Jessica Levin: The Problem with Private School Vouchers
Jessica Levin is a senior attorney at the Education Law Center. In this piece from the recent education issue of The Progressive, she looks at the wave of voucher laws sweeping the nation during this perfect storm for privatizers.
At a very basic level, private school vouchers don’t do what education policies are supposed to: promote positive educational results. Study after study has shown that students who use vouchers to attend private school don’t perform any better than their public school peers. In fact, some studies have found that academic outcomes worsen for voucher students.
The claim that vouchers save money is only persuasive if you don’t have all the facts. The idea that vouchers simply shift to private schools the funds that would have been used on public education is a myth. Voucher programs often subsidize private education for families that can already afford it, and whose children would never have attended public schools.
The amount of a voucher often falls far short of the full cost of private school tuition, meaning families must make up the difference. And vouchers often shift expenses for essential services to parents that are normally included in a free public school education, such as transportation, free and reduced price lunch, and disability-related services. If vouchers save the state money, it is on the backs of children and families.
But vouchers don’t save money for the government, either. A recent study published by the National Education Policy Center concluded that implementing universal vouchers would increase the total cost to the public by 11 to 33 percent, or up to $203 billion per year. Because private schools can discriminate in enrollment and services, voucher programs can concentrate in public schools those students who require increased resources to access equitable educational opportunities, such as students with disabilities and those learning English.

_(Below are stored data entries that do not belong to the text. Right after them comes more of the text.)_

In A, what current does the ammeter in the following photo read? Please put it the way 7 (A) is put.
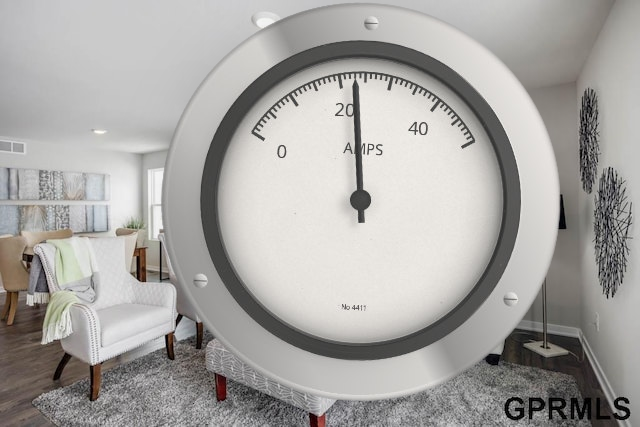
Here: 23 (A)
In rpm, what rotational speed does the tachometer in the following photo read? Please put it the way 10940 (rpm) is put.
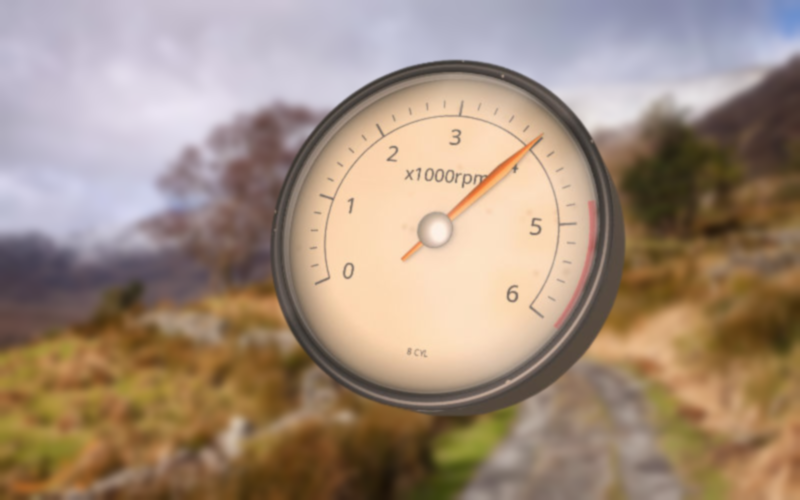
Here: 4000 (rpm)
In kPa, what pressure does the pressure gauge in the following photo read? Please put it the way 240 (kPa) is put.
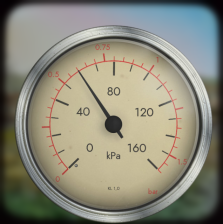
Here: 60 (kPa)
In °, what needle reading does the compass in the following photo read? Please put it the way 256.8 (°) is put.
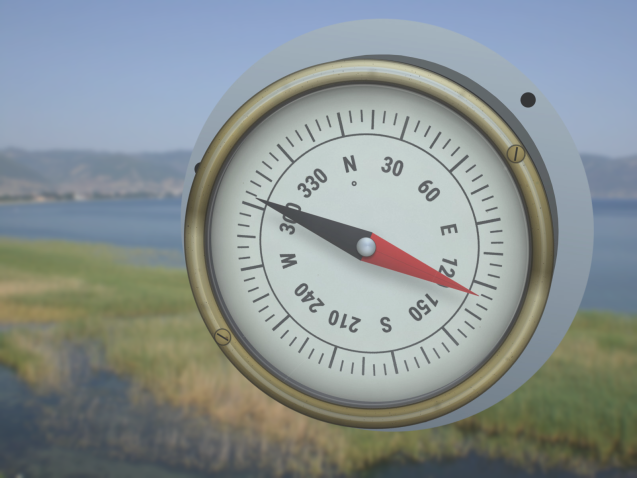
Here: 125 (°)
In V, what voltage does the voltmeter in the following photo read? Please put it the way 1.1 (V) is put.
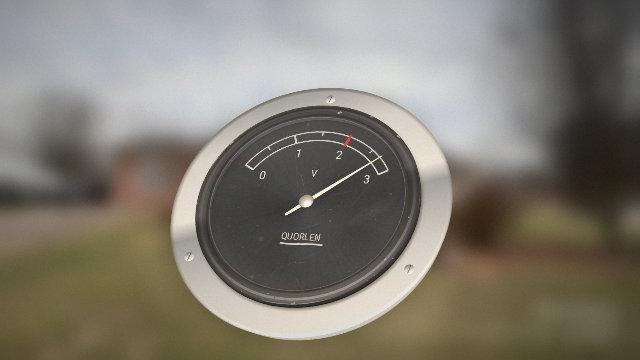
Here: 2.75 (V)
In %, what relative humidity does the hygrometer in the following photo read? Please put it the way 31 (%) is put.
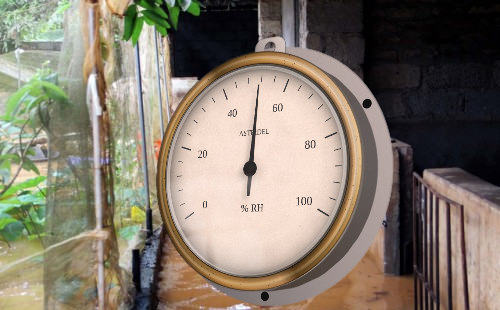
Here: 52 (%)
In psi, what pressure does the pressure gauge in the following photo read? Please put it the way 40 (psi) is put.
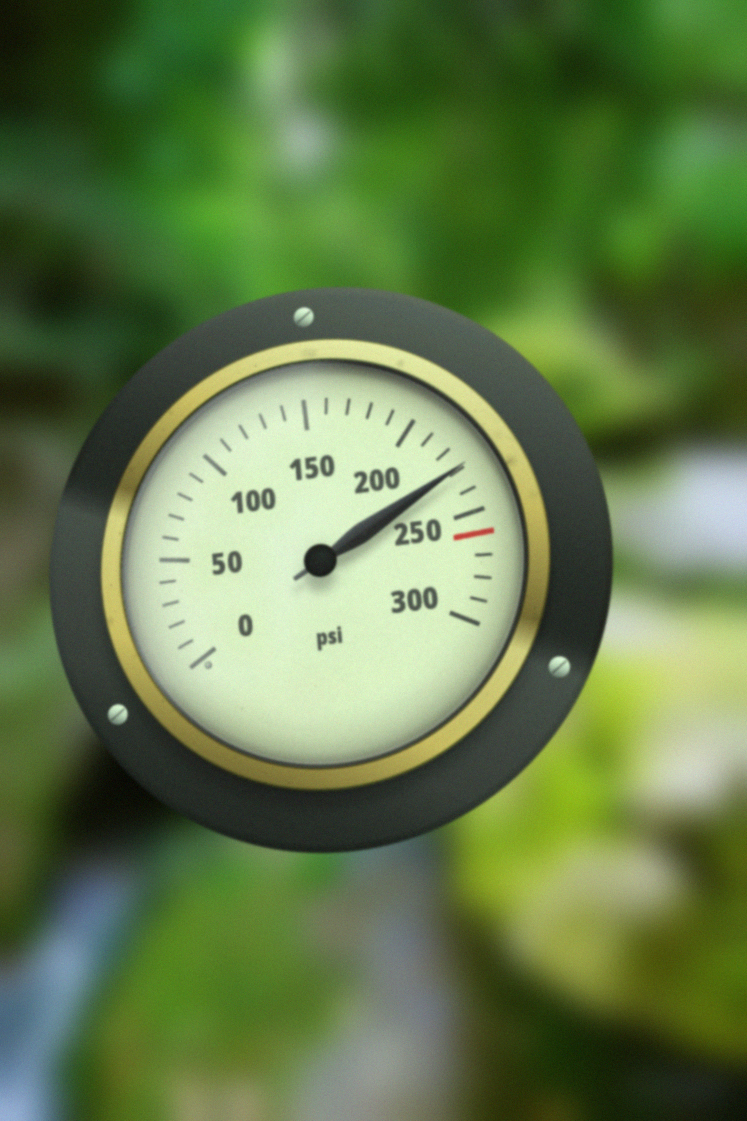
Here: 230 (psi)
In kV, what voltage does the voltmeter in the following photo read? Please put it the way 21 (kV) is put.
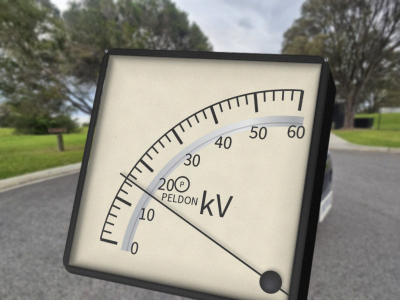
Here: 15 (kV)
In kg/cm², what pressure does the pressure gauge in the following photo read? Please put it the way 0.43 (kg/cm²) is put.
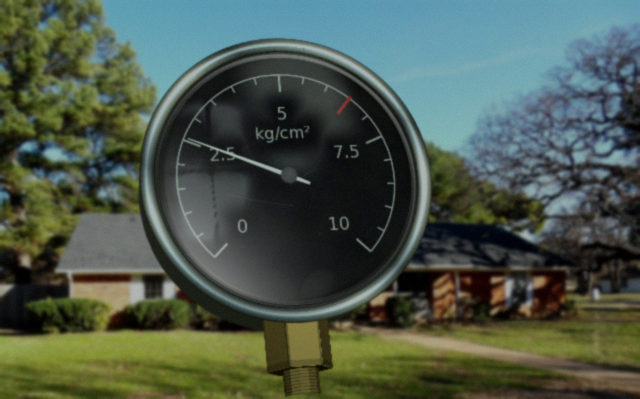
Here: 2.5 (kg/cm²)
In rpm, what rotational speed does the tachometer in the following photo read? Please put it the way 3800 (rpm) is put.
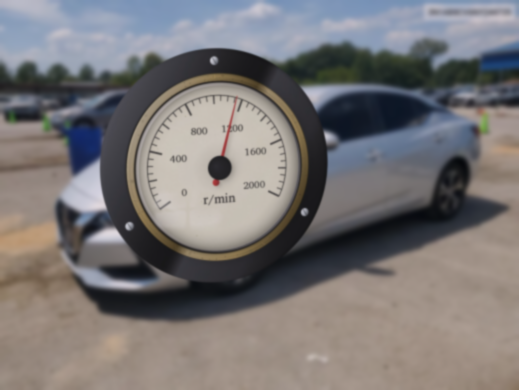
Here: 1150 (rpm)
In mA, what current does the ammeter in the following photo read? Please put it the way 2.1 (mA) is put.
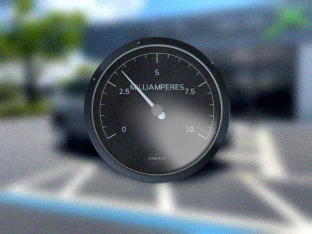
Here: 3.25 (mA)
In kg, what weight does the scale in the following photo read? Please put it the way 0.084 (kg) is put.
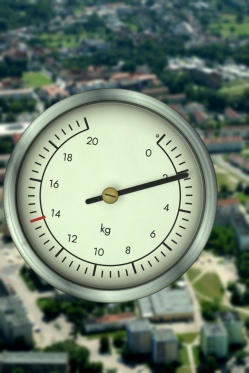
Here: 2.2 (kg)
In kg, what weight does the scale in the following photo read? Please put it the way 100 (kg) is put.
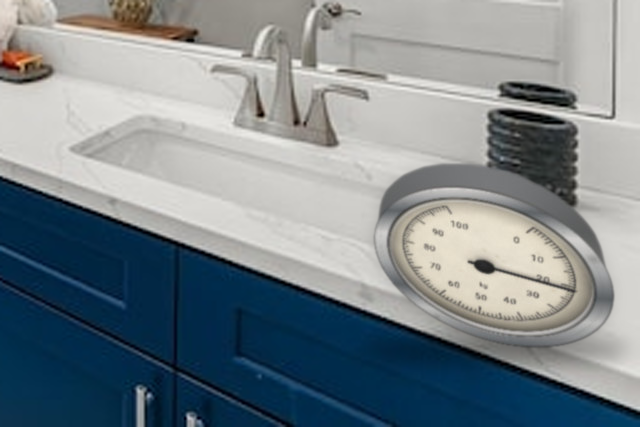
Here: 20 (kg)
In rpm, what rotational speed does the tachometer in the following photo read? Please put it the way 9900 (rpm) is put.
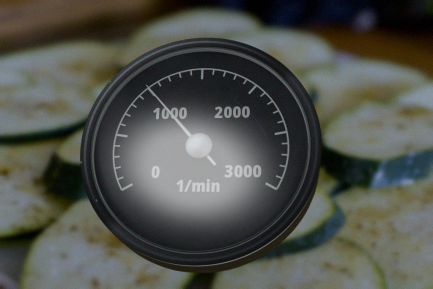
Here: 1000 (rpm)
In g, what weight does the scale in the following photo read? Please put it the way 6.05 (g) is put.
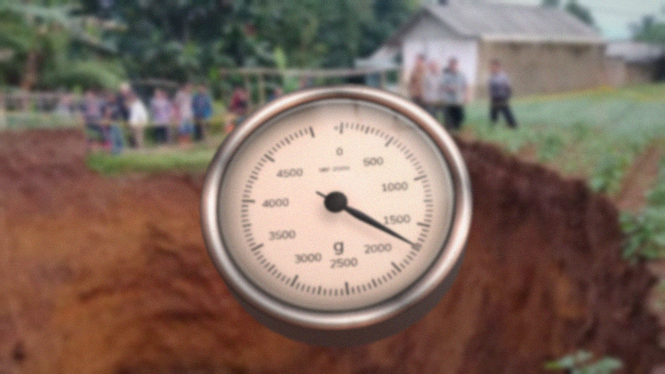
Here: 1750 (g)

Public school systems also have substantial fixed costs—including facilities and staff contracts—that cannot be reduced when students from different classrooms, grades, and school buildings exit to use vouchers. Fraud and waste are common in voucher programs, and there is scant fiscal accountability for private schools or voucher-granting organizations.
Finally, privatizers’ assertions that vouchers promote civil rights are absurd. Voucher programs came about after the Supreme Court’s Brown v. Board of Education decision so white families could attend segregated private schools and thereby avoid integration. Today vouchers often play a similar role, or at least have similar segregative effects. A 2017 Century Foundation report concluded that “voucher programs are more likely to increase school segregation than to promote integration or maintain the status quo.”